THE REQUEST: Print every entry below verbatim, keeping each line unchanged and in its original order.

______

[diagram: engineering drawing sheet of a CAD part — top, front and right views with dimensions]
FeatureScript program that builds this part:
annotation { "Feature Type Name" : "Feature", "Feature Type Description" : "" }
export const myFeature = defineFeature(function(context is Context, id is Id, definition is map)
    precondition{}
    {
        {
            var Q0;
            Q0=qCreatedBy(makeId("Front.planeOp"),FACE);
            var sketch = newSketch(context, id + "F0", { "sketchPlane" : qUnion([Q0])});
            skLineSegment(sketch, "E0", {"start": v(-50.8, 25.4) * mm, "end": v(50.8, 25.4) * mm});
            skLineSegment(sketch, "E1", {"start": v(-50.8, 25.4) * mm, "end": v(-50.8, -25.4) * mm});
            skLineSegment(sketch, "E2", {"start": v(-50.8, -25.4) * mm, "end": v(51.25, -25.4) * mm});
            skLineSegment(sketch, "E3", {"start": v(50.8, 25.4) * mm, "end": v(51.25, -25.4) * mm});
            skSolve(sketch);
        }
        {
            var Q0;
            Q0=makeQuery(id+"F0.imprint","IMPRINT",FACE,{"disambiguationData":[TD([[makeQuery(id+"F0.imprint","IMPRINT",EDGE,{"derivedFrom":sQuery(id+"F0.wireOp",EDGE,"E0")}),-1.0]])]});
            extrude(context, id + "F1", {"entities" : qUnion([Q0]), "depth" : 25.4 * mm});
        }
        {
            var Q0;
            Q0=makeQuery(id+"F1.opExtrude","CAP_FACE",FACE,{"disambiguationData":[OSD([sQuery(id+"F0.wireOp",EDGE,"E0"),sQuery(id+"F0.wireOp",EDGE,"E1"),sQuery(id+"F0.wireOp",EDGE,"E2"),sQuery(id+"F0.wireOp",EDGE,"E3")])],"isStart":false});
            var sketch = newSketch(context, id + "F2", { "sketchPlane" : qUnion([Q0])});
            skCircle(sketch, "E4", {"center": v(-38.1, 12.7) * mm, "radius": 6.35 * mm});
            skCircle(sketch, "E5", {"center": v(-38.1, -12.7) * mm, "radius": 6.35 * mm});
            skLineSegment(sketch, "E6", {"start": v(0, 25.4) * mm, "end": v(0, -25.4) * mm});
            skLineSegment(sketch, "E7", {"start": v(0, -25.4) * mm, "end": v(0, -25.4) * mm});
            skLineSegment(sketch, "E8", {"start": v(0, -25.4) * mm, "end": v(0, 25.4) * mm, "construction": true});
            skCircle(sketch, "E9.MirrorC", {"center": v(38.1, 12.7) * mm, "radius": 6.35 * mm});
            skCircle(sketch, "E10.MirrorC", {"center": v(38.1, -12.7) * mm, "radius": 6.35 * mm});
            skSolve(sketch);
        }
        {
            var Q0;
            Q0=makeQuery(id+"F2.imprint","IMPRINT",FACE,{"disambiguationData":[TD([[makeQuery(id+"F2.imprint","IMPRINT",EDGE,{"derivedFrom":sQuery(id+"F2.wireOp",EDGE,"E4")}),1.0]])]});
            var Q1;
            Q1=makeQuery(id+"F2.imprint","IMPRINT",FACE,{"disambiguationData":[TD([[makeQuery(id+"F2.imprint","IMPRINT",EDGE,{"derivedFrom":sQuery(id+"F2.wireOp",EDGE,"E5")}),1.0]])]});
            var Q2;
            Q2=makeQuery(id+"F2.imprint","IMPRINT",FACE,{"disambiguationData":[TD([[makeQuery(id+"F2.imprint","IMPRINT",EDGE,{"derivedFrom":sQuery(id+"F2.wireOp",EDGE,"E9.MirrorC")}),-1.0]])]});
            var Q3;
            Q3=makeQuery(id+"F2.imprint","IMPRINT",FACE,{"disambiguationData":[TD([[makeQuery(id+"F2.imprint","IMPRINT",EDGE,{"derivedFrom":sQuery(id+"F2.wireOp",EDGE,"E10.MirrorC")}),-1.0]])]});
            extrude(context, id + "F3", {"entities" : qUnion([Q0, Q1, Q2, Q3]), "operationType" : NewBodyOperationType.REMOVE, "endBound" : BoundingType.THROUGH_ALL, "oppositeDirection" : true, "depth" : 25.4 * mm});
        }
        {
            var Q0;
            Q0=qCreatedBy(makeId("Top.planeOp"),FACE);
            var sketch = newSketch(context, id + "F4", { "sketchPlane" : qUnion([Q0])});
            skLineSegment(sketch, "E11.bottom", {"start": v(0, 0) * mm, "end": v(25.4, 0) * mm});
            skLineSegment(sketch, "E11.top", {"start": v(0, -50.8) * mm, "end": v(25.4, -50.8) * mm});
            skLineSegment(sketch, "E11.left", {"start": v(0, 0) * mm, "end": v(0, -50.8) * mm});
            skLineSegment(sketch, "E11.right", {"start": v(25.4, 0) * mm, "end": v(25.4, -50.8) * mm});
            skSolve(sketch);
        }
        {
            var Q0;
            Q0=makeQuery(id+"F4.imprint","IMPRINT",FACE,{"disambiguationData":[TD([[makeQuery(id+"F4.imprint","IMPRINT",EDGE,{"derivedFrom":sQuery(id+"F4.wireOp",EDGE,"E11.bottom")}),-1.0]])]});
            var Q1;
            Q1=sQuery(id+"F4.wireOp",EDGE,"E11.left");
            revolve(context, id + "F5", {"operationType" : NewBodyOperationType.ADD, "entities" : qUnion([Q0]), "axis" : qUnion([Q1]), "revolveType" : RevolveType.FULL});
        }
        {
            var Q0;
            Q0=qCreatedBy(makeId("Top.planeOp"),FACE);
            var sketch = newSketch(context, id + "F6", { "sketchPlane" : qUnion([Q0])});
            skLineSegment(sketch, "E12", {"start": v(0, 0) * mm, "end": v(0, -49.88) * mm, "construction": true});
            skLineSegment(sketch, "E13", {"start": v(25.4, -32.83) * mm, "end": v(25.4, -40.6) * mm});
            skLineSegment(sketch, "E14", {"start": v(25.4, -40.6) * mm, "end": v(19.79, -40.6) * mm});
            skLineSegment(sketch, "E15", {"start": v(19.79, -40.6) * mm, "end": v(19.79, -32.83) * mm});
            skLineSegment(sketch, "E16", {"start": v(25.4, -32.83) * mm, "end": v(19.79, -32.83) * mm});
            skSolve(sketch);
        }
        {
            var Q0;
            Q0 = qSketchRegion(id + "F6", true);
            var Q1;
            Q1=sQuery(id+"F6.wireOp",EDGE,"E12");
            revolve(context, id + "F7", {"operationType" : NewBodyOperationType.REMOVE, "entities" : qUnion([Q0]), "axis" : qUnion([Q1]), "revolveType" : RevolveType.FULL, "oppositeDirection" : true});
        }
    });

______

FULL SOLUTION:
[diagram: engineering drawing sheet of a CAD part — top, front and right views with dimensions]
FeatureScript program that builds this part:
annotation { "Feature Type Name" : "Feature", "Feature Type Description" : "" }
export const myFeature = defineFeature(function(context is Context, id is Id, definition is map)
    precondition{}
    {
        {
            var Q0;
            Q0=qCreatedBy(makeId("Front.planeOp"),FACE);
            var sketch = newSketch(context, id + "F0", { "sketchPlane" : qUnion([Q0])});
            skLineSegment(sketch, "E0", {"start": v(-50.8, 25.4) * mm, "end": v(50.8, 25.4) * mm});
            skLineSegment(sketch, "E1", {"start": v(-50.8, 25.4) * mm, "end": v(-50.8, -25.4) * mm});
            skLineSegment(sketch, "E2", {"start": v(-50.8, -25.4) * mm, "end": v(51.25, -25.4) * mm});
            skLineSegment(sketch, "E3", {"start": v(50.8, 25.4) * mm, "end": v(51.25, -25.4) * mm});
            skSolve(sketch);
        }
        {
            var Q0;
            Q0=makeQuery(id+"F0.imprint","IMPRINT",FACE,{"disambiguationData":[TD([[makeQuery(id+"F0.imprint","IMPRINT",EDGE,{"derivedFrom":sQuery(id+"F0.wireOp",EDGE,"E0")}),-1.0]])]});
            extrude(context, id + "F1", {"entities" : qUnion([Q0]), "depth" : 25.4 * mm});
        }
        {
            var Q0;
            Q0=makeQuery(id+"F1.opExtrude","CAP_FACE",FACE,{"disambiguationData":[OSD([sQuery(id+"F0.wireOp",EDGE,"E0"),sQuery(id+"F0.wireOp",EDGE,"E1"),sQuery(id+"F0.wireOp",EDGE,"E2"),sQuery(id+"F0.wireOp",EDGE,"E3")])],"isStart":false});
            var sketch = newSketch(context, id + "F2", { "sketchPlane" : qUnion([Q0])});
            skCircle(sketch, "E4", {"center": v(-38.1, 12.7) * mm, "radius": 6.35 * mm});
            skCircle(sketch, "E5", {"center": v(-38.1, -12.7) * mm, "radius": 6.35 * mm});
            skLineSegment(sketch, "E6", {"start": v(0, 25.4) * mm, "end": v(0, -25.4) * mm});
            skLineSegment(sketch, "E7", {"start": v(0, -25.4) * mm, "end": v(0, -25.4) * mm});
            skLineSegment(sketch, "E8", {"start": v(0, -25.4) * mm, "end": v(0, 25.4) * mm, "construction": true});
            skCircle(sketch, "E9.MirrorC", {"center": v(38.1, 12.7) * mm, "radius": 6.35 * mm});
            skCircle(sketch, "E10.MirrorC", {"center": v(38.1, -12.7) * mm, "radius": 6.35 * mm});
            skSolve(sketch);
        }
        {
            var Q0;
            Q0=makeQuery(id+"F2.imprint","IMPRINT",FACE,{"disambiguationData":[TD([[makeQuery(id+"F2.imprint","IMPRINT",EDGE,{"derivedFrom":sQuery(id+"F2.wireOp",EDGE,"E4")}),1.0]])]});
            var Q1;
            Q1=makeQuery(id+"F2.imprint","IMPRINT",FACE,{"disambiguationData":[TD([[makeQuery(id+"F2.imprint","IMPRINT",EDGE,{"derivedFrom":sQuery(id+"F2.wireOp",EDGE,"E5")}),1.0]])]});
            var Q2;
            Q2=makeQuery(id+"F2.imprint","IMPRINT",FACE,{"disambiguationData":[TD([[makeQuery(id+"F2.imprint","IMPRINT",EDGE,{"derivedFrom":sQuery(id+"F2.wireOp",EDGE,"E9.MirrorC")}),-1.0]])]});
            var Q3;
            Q3=makeQuery(id+"F2.imprint","IMPRINT",FACE,{"disambiguationData":[TD([[makeQuery(id+"F2.imprint","IMPRINT",EDGE,{"derivedFrom":sQuery(id+"F2.wireOp",EDGE,"E10.MirrorC")}),-1.0]])]});
            extrude(context, id + "F3", {"entities" : qUnion([Q0, Q1, Q2, Q3]), "operationType" : NewBodyOperationType.REMOVE, "endBound" : BoundingType.THROUGH_ALL, "oppositeDirection" : true, "depth" : 25.4 * mm});
        }
        {
            var Q0;
            Q0=qCreatedBy(makeId("Top.planeOp"),FACE);
            var sketch = newSketch(context, id + "F4", { "sketchPlane" : qUnion([Q0])});
            skLineSegment(sketch, "E11.bottom", {"start": v(0, 0) * mm, "end": v(25.4, 0) * mm});
            skLineSegment(sketch, "E11.top", {"start": v(0, -50.8) * mm, "end": v(25.4, -50.8) * mm});
            skLineSegment(sketch, "E11.left", {"start": v(0, 0) * mm, "end": v(0, -50.8) * mm});
            skLineSegment(sketch, "E11.right", {"start": v(25.4, 0) * mm, "end": v(25.4, -50.8) * mm});
            skSolve(sketch);
        }
        {
            var Q0;
            Q0=makeQuery(id+"F4.imprint","IMPRINT",FACE,{"disambiguationData":[TD([[makeQuery(id+"F4.imprint","IMPRINT",EDGE,{"derivedFrom":sQuery(id+"F4.wireOp",EDGE,"E11.bottom")}),-1.0]])]});
            var Q1;
            Q1=sQuery(id+"F4.wireOp",EDGE,"E11.left");
            revolve(context, id + "F5", {"operationType" : NewBodyOperationType.ADD, "entities" : qUnion([Q0]), "axis" : qUnion([Q1]), "revolveType" : RevolveType.FULL});
        }
        {
            var Q0;
            Q0=qCreatedBy(makeId("Top.planeOp"),FACE);
            var sketch = newSketch(context, id + "F6", { "sketchPlane" : qUnion([Q0])});
            skLineSegment(sketch, "E12", {"start": v(0, 0) * mm, "end": v(0, -49.88) * mm, "construction": true});
            skLineSegment(sketch, "E13", {"start": v(25.4, -32.83) * mm, "end": v(25.4, -40.6) * mm});
            skLineSegment(sketch, "E14", {"start": v(25.4, -40.6) * mm, "end": v(19.79, -40.6) * mm});
            skLineSegment(sketch, "E15", {"start": v(19.79, -40.6) * mm, "end": v(19.79, -32.83) * mm});
            skLineSegment(sketch, "E16", {"start": v(25.4, -32.83) * mm, "end": v(19.79, -32.83) * mm});
            skSolve(sketch);
        }
        {
            var Q0;
            Q0 = qSketchRegion(id + "F6", true);
            var Q1;
            Q1=sQuery(id+"F6.wireOp",EDGE,"E12");
            revolve(context, id + "F7", {"operationType" : NewBodyOperationType.REMOVE, "entities" : qUnion([Q0]), "axis" : qUnion([Q1]), "revolveType" : RevolveType.FULL, "oppositeDirection" : true});
        }
    });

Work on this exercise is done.